AD keytabs for unix host

swbell kerygma2 at swbell.net
Mon May 24 11:00:11 EDT 2004


The keytab file is where shared secrets are stored for things that can't be
stored in the user's brain - secrets for host accounts, services, etc.

Kinit obtains a normal user's ticket granting ticket without looking in the
keytab because there isn't anything in there that kinit needs.  The shared
secred that kinit uses is the password the user types in.

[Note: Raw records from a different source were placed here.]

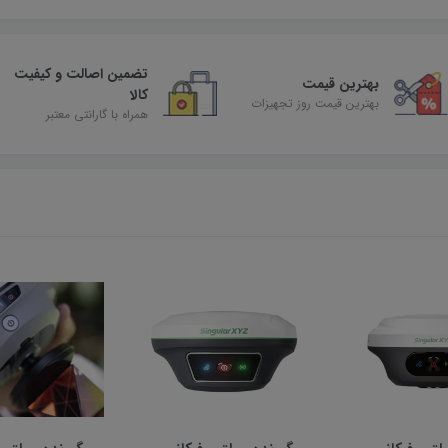
تضمین اصالت و کیفیت
بهترین قیمت
کالا
بهترین قیمت روز تجهیزات
همراه با گارانتی معتبر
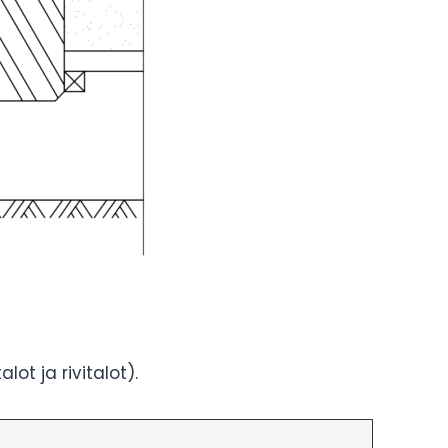
ot ja rivitalot).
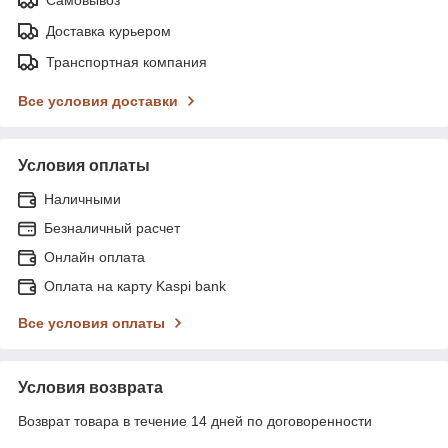
Самовывоз
Доставка курьером
Транспортная компания
Все условия доставки
Условия оплаты
Наличными
Безналичный расчет
Онлайн оплата
Оплата на карту Kaspi bank
Все условия оплаты
Условия возврата
Возврат товара в течение 14 дней по договоренности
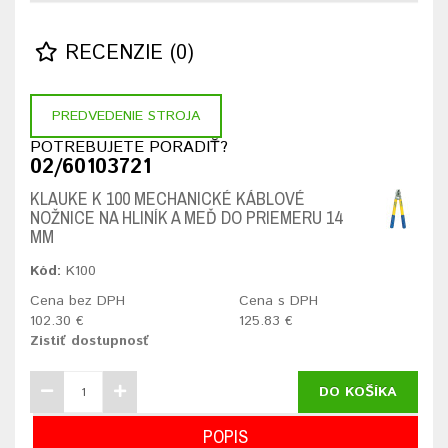
RECENZIE (0)
PREDVEDENIE STROJA
POTREBUJETE PORADIŤ?
02/60103721
KLAUKE K 100 MECHANICKÉ KÁBLOVÉ
NOŽNICE NA HLINÍK A MEĎ DO PRIEMERU 14
MM
Kód:
K100
Cena bez DPH
Cena s DPH
102.30 €
125.83 €
Zistiť dostupnosť
DO KOŠÍKA
POPIS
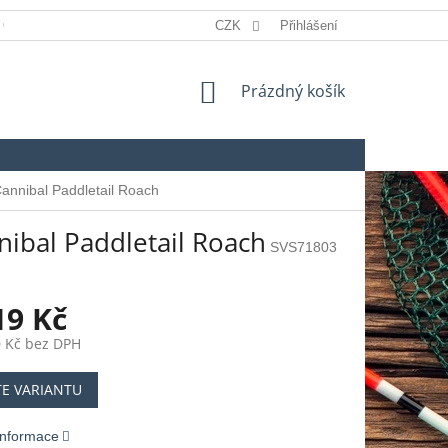
 OSOBNÍCH ÚDAJŮ
REKLAMACE
CZK
Přihlášení
SLOVNÍK POJMŮ
NÁKUPNÍ
Prázdný košík
KOŠÍK
nnibal Paddletail Roach
ibal Paddletail Roach
SVS71803
19 Kč
 Kč
bez DPH
TE VARIANTU
 informace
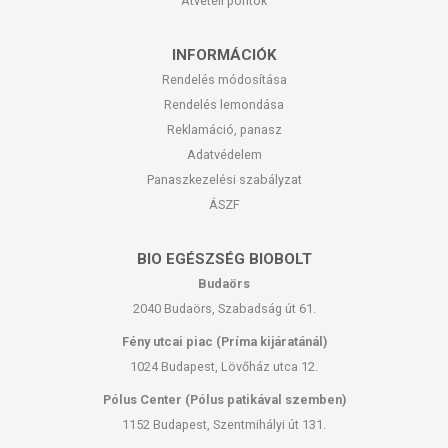
Átvételi pontok
INFORMÁCIÓK
Rendelés módosítása
Rendelés lemondása
Reklamáció, panasz
Adatvédelem
Panaszkezelési szabályzat
ÁSZF
BIO EGÉSZSÉG BIOBOLT
Budaörs
2040 Budaörs, Szabadság út 61.
Fény utcai piac (Príma kijáratánál)
1024 Budapest, Lövőház utca 12.
Pólus Center (Pólus patikával szemben)
1152 Budapest, Szentmihályi út 131.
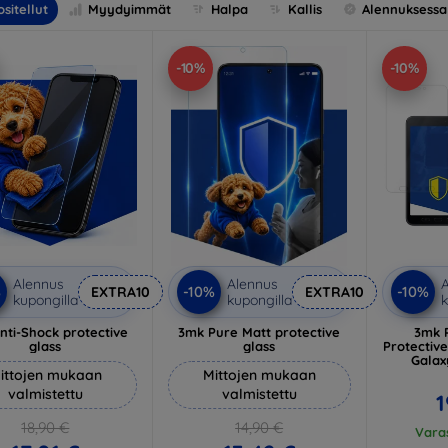
sitellut
Myydyimmät
Halpa
Kallis
Alennuksessa
-10%
-10%
Alennus
Alennus
A
%
-10%
-10%
EXTRA10
EXTRA10
kupongilla
kupongilla
k
nti-Shock protective
3mk Pure Matt protective
3mk 
glass
glass
Protectiv
Galax
ittojen mukaan
Mittojen mukaan
valmistettu
valmistettu
1
18,90 €
14,90 €
Varas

However, kinit can get a ticket granting ticket using the keytab for a host
account for example:  kinit -k host/paul.mydomain.com at MYDOMAIN.COM

A service (like smtp) can use the keytab too.  This is what
gss_accept_sec_context will do for you when you kerberize a server.  The
service principal name (smtp/mailer.mydomain.com at MYDOMAIN.COM) can have an
entry in the keytab.

in article 304f3217.0405240541.122a18da at posting.google.com, melissa_benkyo
at wyl_lyf at yahoo.com wrote on 5/24/04 8:41 AM:

> hello all,
> 
> I'm quite confused about this situation. I have read the step by step
> kerberos interoperability and it is stated that I should add the unix
> host and ktutil the keytab file created.
> 
> I'm trying to login from unix machine using AD users. If I removed the
> keytab file , it still works. I'm not sure then what the keytab is
> for. is this a bug on my kerberos? even kinit works without the keytab
> file???
> 
> thanks! any help is much appreciated!